Aber sind nicht die in dem Gutachten noch einmal prägnant auf den Punkt gebrachten sozialen Zustände in Deutschland das eigentliche Problem? Also dass vielen Menschen Möglichkeiten verbaut werden, weil sie in Niedriglohn-Jobs gezwungen werden, weil sie sich verschulden müssen, weil Strom und Gas abgestellt werden oder weil sie ihre Wohnung verlassen müssen?
Mit dem Insistieren auf den bedrohten sozialen Zusammenhalt einer Gesellschaft statt auf die verhinderten Lebensmöglichkeiten der Individuen wird auch ein bestimmtes Bild einer Gesellschaft erzeugt, die möglichst widerspruchsfrei funktionieren soll. Unterschiedliche Interessen existieren dann scheinbar nicht.

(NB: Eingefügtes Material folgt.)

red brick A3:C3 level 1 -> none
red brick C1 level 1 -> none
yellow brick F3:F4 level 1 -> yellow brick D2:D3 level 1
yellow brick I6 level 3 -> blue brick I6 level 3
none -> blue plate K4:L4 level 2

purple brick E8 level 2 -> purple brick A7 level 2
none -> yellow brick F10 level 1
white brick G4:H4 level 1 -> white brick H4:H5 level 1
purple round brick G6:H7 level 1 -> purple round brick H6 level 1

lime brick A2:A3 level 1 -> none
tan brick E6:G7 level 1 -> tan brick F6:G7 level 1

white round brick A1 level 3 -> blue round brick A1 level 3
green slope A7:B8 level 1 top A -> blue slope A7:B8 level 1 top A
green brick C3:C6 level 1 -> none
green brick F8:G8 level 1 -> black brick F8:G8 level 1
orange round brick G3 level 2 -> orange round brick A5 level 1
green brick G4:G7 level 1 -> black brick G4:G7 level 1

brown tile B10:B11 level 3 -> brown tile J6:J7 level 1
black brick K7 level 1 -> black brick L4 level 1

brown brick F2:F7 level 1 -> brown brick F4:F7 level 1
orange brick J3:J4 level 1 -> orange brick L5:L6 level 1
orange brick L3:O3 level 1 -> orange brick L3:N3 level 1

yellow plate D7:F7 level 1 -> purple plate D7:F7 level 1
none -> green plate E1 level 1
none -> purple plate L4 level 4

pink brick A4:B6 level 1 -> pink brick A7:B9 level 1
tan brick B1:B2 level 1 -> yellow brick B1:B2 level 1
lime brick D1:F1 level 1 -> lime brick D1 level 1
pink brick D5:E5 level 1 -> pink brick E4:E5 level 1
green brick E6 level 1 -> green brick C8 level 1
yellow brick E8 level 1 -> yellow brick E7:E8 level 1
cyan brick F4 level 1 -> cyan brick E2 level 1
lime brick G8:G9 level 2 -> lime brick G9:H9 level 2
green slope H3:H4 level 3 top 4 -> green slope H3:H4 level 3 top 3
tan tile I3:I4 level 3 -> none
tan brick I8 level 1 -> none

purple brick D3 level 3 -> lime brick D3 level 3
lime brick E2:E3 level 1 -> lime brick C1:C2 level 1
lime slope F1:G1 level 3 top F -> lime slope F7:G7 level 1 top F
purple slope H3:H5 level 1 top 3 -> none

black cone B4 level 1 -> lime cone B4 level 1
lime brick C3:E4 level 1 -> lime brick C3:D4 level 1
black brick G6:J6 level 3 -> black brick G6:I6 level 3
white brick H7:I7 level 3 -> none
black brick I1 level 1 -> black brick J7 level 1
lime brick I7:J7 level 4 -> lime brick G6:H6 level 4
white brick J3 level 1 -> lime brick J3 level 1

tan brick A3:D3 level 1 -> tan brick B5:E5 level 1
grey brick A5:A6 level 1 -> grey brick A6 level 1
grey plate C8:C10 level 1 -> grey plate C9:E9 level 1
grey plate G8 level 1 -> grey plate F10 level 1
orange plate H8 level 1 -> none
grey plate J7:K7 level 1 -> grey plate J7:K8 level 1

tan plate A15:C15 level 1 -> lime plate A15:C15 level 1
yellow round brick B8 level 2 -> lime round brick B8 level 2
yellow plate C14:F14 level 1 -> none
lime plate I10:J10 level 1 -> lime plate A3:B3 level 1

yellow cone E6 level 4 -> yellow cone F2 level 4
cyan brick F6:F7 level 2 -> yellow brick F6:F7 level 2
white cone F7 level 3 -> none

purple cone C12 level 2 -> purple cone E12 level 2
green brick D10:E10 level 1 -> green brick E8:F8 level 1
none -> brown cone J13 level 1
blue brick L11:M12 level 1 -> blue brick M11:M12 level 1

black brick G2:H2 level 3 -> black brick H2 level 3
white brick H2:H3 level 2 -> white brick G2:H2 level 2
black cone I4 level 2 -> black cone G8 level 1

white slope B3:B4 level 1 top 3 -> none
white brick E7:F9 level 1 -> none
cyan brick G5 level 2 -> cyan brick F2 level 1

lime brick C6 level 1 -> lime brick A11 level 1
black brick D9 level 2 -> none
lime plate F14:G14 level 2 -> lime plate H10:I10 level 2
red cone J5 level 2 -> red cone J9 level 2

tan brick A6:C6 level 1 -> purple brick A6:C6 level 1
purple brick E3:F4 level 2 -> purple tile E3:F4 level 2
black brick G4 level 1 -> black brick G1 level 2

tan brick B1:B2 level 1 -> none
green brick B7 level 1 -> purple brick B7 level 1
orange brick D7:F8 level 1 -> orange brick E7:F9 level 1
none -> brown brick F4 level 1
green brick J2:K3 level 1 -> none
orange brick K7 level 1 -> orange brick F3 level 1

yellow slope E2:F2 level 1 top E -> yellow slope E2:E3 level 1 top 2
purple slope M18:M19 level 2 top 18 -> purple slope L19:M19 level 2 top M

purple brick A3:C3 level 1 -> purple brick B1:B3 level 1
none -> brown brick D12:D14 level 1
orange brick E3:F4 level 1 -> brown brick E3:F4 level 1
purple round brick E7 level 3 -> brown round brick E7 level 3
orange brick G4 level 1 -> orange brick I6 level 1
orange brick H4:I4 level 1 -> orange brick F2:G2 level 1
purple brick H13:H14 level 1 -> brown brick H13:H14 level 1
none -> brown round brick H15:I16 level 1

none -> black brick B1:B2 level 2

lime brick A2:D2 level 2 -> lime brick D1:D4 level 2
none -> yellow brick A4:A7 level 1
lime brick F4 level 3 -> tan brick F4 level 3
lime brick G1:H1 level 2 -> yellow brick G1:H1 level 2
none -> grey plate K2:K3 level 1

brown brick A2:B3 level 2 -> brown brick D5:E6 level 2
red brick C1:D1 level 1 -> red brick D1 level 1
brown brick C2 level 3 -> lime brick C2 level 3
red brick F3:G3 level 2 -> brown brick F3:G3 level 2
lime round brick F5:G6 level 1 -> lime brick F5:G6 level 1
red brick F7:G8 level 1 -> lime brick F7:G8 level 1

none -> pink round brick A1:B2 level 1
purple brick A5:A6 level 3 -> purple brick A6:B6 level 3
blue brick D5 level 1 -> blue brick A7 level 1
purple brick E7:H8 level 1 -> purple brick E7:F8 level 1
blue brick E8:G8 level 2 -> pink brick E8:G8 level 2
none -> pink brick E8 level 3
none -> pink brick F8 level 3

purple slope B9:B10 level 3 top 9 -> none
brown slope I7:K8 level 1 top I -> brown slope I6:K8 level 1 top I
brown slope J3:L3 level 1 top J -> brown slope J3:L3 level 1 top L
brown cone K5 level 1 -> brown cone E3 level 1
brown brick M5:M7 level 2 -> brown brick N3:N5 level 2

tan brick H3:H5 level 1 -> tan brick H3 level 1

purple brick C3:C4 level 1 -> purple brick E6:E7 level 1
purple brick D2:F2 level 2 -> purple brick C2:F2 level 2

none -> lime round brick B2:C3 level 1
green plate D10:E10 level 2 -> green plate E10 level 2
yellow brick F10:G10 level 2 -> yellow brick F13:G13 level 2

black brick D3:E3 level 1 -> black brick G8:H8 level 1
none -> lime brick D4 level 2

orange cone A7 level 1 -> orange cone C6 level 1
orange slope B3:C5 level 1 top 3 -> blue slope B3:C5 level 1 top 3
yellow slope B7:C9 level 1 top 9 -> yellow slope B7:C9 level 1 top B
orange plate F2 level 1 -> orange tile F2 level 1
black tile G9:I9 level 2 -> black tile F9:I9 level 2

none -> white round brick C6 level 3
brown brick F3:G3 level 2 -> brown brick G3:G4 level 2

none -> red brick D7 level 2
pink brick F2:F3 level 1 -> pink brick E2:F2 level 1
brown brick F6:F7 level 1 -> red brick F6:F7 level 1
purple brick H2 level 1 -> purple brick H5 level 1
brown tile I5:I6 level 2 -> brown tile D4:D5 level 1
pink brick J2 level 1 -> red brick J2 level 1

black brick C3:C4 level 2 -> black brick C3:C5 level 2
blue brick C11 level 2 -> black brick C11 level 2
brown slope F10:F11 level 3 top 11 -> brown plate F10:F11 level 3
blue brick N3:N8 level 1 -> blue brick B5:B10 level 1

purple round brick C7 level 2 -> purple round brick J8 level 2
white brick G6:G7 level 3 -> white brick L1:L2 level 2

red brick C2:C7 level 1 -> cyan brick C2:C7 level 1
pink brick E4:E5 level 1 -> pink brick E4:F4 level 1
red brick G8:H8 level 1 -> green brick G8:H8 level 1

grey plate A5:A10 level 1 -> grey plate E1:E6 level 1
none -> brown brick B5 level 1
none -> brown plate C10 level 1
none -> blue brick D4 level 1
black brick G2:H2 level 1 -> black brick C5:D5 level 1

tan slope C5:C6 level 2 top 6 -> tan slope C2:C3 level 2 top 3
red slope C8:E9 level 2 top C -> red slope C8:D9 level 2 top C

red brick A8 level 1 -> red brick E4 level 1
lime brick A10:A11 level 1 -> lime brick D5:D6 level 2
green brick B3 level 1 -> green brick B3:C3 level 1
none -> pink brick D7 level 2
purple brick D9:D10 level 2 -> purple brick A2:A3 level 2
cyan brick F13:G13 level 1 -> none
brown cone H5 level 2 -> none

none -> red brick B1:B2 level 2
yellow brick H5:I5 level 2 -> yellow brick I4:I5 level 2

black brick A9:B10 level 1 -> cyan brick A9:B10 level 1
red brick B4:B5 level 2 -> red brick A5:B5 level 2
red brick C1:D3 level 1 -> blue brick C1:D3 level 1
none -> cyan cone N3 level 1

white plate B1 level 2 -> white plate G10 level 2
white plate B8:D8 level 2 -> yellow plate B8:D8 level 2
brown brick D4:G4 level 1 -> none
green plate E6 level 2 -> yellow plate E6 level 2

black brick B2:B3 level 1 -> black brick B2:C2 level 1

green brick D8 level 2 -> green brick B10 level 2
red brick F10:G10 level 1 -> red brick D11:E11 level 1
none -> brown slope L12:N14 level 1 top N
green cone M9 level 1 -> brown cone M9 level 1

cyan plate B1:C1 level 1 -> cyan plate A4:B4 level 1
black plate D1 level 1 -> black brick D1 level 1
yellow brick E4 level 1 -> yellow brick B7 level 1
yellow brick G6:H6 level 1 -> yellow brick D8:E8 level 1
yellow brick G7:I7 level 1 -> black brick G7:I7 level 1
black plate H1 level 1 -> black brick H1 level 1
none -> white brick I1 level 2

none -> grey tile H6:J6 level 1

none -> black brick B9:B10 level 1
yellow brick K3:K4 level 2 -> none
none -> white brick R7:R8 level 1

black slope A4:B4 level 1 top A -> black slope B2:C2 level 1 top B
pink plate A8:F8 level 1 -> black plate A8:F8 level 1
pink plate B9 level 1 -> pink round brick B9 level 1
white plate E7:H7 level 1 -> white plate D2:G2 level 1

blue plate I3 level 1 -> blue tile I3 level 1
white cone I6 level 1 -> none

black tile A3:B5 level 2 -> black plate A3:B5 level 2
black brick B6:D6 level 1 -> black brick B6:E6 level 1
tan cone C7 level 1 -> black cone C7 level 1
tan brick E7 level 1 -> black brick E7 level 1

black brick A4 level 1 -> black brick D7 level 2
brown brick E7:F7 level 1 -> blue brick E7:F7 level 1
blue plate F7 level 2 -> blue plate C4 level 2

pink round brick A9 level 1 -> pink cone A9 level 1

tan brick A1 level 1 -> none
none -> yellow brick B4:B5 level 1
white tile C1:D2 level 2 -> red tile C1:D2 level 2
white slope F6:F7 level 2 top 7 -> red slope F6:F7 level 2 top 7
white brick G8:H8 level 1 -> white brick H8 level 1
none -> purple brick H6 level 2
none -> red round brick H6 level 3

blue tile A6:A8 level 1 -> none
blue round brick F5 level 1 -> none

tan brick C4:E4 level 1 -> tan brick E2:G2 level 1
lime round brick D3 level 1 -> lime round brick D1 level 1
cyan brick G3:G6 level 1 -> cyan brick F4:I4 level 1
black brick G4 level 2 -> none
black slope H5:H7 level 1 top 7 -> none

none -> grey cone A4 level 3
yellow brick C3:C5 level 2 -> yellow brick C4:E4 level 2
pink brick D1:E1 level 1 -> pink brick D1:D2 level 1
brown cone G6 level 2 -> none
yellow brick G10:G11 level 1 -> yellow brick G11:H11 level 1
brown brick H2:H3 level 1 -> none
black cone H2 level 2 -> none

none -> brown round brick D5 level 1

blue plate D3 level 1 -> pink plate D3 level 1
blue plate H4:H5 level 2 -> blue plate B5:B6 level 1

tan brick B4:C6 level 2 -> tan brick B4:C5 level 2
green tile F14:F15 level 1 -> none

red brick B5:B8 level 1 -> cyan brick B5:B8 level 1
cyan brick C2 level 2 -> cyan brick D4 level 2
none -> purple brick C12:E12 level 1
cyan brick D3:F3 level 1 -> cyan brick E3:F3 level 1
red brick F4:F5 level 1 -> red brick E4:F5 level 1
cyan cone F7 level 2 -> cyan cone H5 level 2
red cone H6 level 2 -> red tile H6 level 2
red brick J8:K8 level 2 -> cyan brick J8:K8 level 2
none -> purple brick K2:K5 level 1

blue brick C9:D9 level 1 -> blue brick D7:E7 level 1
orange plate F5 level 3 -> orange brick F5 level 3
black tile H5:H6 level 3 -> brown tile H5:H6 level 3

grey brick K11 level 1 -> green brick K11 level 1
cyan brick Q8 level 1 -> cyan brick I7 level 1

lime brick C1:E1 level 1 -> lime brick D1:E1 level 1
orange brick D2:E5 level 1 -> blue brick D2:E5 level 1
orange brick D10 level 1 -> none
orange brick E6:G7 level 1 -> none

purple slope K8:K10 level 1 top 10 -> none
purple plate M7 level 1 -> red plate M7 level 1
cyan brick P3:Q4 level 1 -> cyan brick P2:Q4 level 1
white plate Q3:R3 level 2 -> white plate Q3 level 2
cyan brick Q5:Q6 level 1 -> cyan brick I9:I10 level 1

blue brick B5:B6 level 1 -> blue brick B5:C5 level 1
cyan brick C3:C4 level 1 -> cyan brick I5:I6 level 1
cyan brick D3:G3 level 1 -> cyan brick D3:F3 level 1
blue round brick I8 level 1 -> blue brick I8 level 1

Die Frage, ob es nicht eines viel größeren gesellschaftlichen Zerwürfnisses bedarf, das man altmodisch Klassenkampf nannte, damit sich die in dem Gutachten monierten gesellschaftlichen Zustände verändern, stellt Rosenbrock nicht.
Auch die Beurteilung der Politik bleibt in dem Gutachten zwiespältig. Zwar werden die verschiedenen gesetzgeberischen Maßnahmen, die zur wachsenden Ungleichheit in der Gesellschaft beigetragen haben, richtig aufgezeigt.
Ist die Politik passiv in der Sozialpolitik?
Umso unverständlicher ist, dass Rosenbrock dann zu folgender Auffassung kommt:
Dabei zeigten doch die aufgeführten Beispiele, dass die Politik sämtlicher Bundesregierungen in den letzten Jahren keineswegs passiv war. Von der Agenda 2010 bis zum Pflege-Bahr ging es immer darum, den Preis der Ware Arbeitskraft zu verbilligen, um den Standort Deutschland zu stärken. Die soziale Ungleichheit war dabei weder ein Kollateralschaden noch ein unbeabsichtigter Effekt. Sie war von Anfang an intendiert. Denn sie sorgt dafür, dass Menschen ihre Arbeitskraft zu fast jeden Preis zu verkaufen bereit sind.
Weil diese Zusammenhänge in dem Gutachten nicht einmal in Ansätzen erkannt werden, bleiben auch die sieben Empfehlungen an die Politik hilflos. Weil schon in der Überschrift abermals deutlich wird, dass es nicht um die Verbesserung der Lebensbedingungen der Menschen, sondern um die Stärkung des sozialen Zusammenhangs gehen soll, sind Initiativen der von hohen Mieten, Agenda 2010 und Niedriglöhnen Betroffenen beim Paritätischen Wohlfahrtsverband nicht vorgesehen.
Allerdings können die politischen Initiativen, die sich hier und da in Bewegung gesetzt haben, seien es die „Mietrebellen“ [5], die „ungehorsamen Erwerbslosen“ [6] oder die „streikenden Beschäftigten“ [7] durchaus von dem im Gutachten dokumentierten empirischen Material profitieren. Schließlich wird dort noch einmal gut zusammengefasst, was sie tagtäglich erfahren. Über die Frage, was die Ursachen für die Ungleichheit sind und wie die Situation verändert werden kann, dürfte es aber gravierende Differenzen geben.